Pese a conocer desde hace mucho tiempo la historia a través de su protagonista, que me honró con su confianza contándome cada uno de los pasos de su investigación, no he podido reprimir mi emoción al leer las crónicas de Pablo Romero, desgranando con dolor sus pesquisas sobre el asesinato de su padre en ese inmenso trabajo periodístico titulado Mi lucha contra ETA.
Un viejo adagio inglés afirma que el abogado que se defiende a sí mismo tiene un cretino por cliente, algo que quizás sea extrapolable a otras profesiones: no se puede ejercer al mismo tiempo de Aquiles y Homero. Algo que quizás sea válido para el periodismo, habida cuenta de la sobredosis de ego con que nos martirizan los viejos popes de la prensa nacional. Sea por su profesionalidad, sea por su dolor auténtico, no puede imputarse tal error a Pablo Romero: lo que más hiela la sangre al leer su crónica es saber que a pesar de la distancia quirúrgica adoptada por el narrador, está contando cómo destrozaron su juventud y su familia mientras cauteriza su propia herida a corazón abierto.
Nadie muere del todo mientras haya quien lo recuerde. Con independencia del resultado del proceso penal que se siga contra los presuntos autores del crimen, la memoria del teniente coronel Juan Romero Álvarez perdurará durante mucho tiempo gracias a la constancia de su hijo. Y es el derecho a la memoria de todas las víctimas lo que me empuja a compartir unas reflexiones sobre las que llevo algún tiempo trabajando.

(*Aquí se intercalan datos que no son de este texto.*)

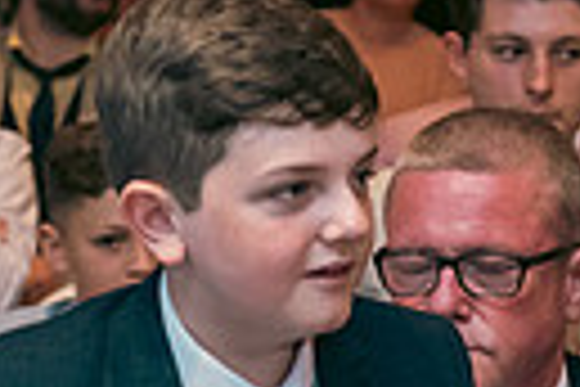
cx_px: 351
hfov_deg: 10.4
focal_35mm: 198
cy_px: 650
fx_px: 3190
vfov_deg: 6.8
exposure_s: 1/160
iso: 800
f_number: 3.5
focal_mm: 44
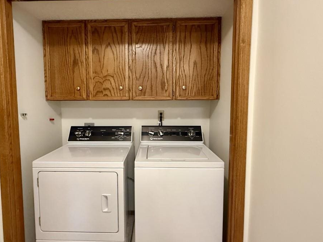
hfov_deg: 81.6
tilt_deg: -3.4
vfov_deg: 65.9
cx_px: 149
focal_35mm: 20
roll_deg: +0.6
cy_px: 113
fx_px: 187
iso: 800
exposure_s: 1/60
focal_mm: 2.22
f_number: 2.2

Todas las víctimas del atroz siglo XX de España tienen derecho a la memoria, y a saber quién mató a sus familiares
A raíz de la polémica sobre las sentencias de la Audiencia Nacional en materia del derecho al olvido publiqué el año pasado un par de artículos en este periódico y en la web del Consejo General de la Abogacía. Avanzaba allí mi preocupación por la instrumentalización del derecho al olvido para construir biografías a medida, cuando no para prostituir la historia al servicio de los vencedores. Decía entonces que el llamado "derecho al olvido" debe regularse, estableciendo los casos tasados en los que una determinada información carece de interés público, para que solo en tales supuestos se pueda suprimir un enlace de nuestros buscadores, so pena de establecer una censura permanente sobre el texto de nuestra historia.
Todas las víctimas del atroz siglo XX de España tienen derecho a la memoria. Todas las estirpes tienen derecho a saber dónde están enterrados sus familiares, quién los mató y cómo. Sean víctimas de la guerra o de esa falsa ilusión llamada paz, del franquismo o del terrorismo, no debe echarse sobre sus tumbas más tierra sucia, ni tan siquiera la que se disfraza como derecho al olvido. Y si para ello deben aprobarse nuevas leyes garantizando a las víctimas el derecho de acceso a toda la información pública, apruébense sin dilación.
Si por cobardía o por cálculo político no lo hicieron los políticos de la transición, si no lo hicieron policías, jueces y fiscales, al menos permítase que lo puedan hacer los historiadores y los hijos de las víctimas. Queremos saber la verdad de cuántas muertes inútiles tuvieron lugar en estas tierras de Caín. Y para ello necesitamos leyes justas y personas con los redaños que ha demostrado tener Pablo Romero.
*** Carlos Sánchez Almeida es abogado especializado en nuevas tecnologías y socio presidente de Bufet Almeida, Abogados Asociados.